Do you believe in √(-1)?

[pbrower2a]

i is an answer; one can debate the relevance of the answer.

We have a hierarchy of genuineness of numbers. First we have the natural numbers that one counts with. Add the number "zero" for completeness through the inclusion of the concept of "nothingness" or a void.

The ancient Egyptians and Greeks hardly accepted zero as a number, perhaps suggesting that "nothingness" had no significance. Neither did they have the mirror image of the whole numbers, the negative integers, which with the whole numbers and zero comprise the integers, the "complete" numbers. 

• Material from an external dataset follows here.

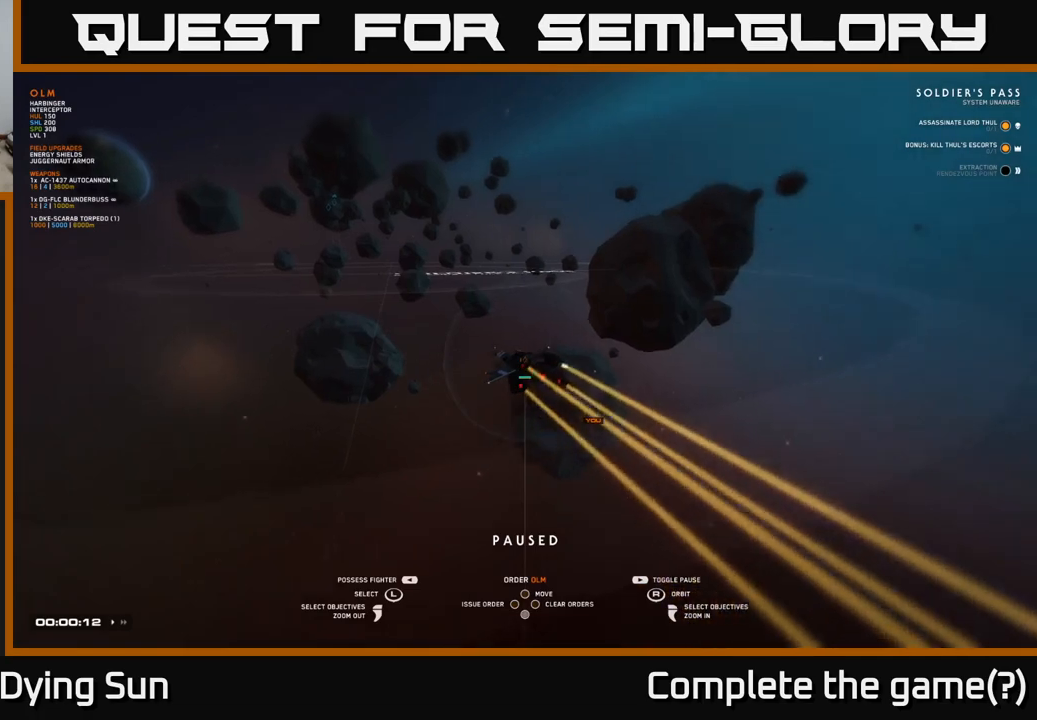
{"dt_ms": 500, "buttons": [], "left_stick": "center", "right_stick": "center", "events": []}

The Egyptians found fractions -- "broken numbers" useful, as did the Greeks. Add to such numbers as 3/8  and 2/5  such inverses as 8/3 and 5/2 and one has all the broken, if sensible "rational" numbers -- if one allows 1 as a divisor. Zero is of course prohibited as a divisor.

Trouble arose with numbers that could not be seen as fractions -- like the square roots of 2 or 23, or the cube roots of 4 or 25. They could only be approximated with fractions, but they were solutions. The Egyptians knew well of the 3-4-5 right triangle and perhaps 5-12-13, 7-24-25, 8-15-17, 9-40-41, and 11-60-61 ... but the great Euclid could prove that the diagonal of a right triangle with rational sides could never be expressed precisely as a fraction. Such numbers didn't seam quite 'reasonable', so they were called 'irrational'. The weird constant π created its own problems.

Some cultures discovered zero -- our use of zero derives from Indian practice. They had the concept of the void and nothingness and had a number to express it. The Arabs found it useful, and we learned it from the Arabs.

In the Renaissance, people started trying to solve equations that supposedly had no answers -- like x^4 =1. "1" and "-1" are solutions, but so are "i" and "-i"; after all, i^4 =1. Numbers involving i were thus "imaginary" even if three-dimensional mathematics is  a sane proposition. But they were algebraic, establishing them as solutions of polynomial equations.  One could do about everything but establish order among them.

Numbers like π and the frequently-used e (base of the natural logarithms, and heavily in use) could later be proved impossible to find polynomial equations with π or e (among other numbers) from which one can find a root. Such numbers are called transcendental -- as they "go beyond" computation as they are un-algebraic.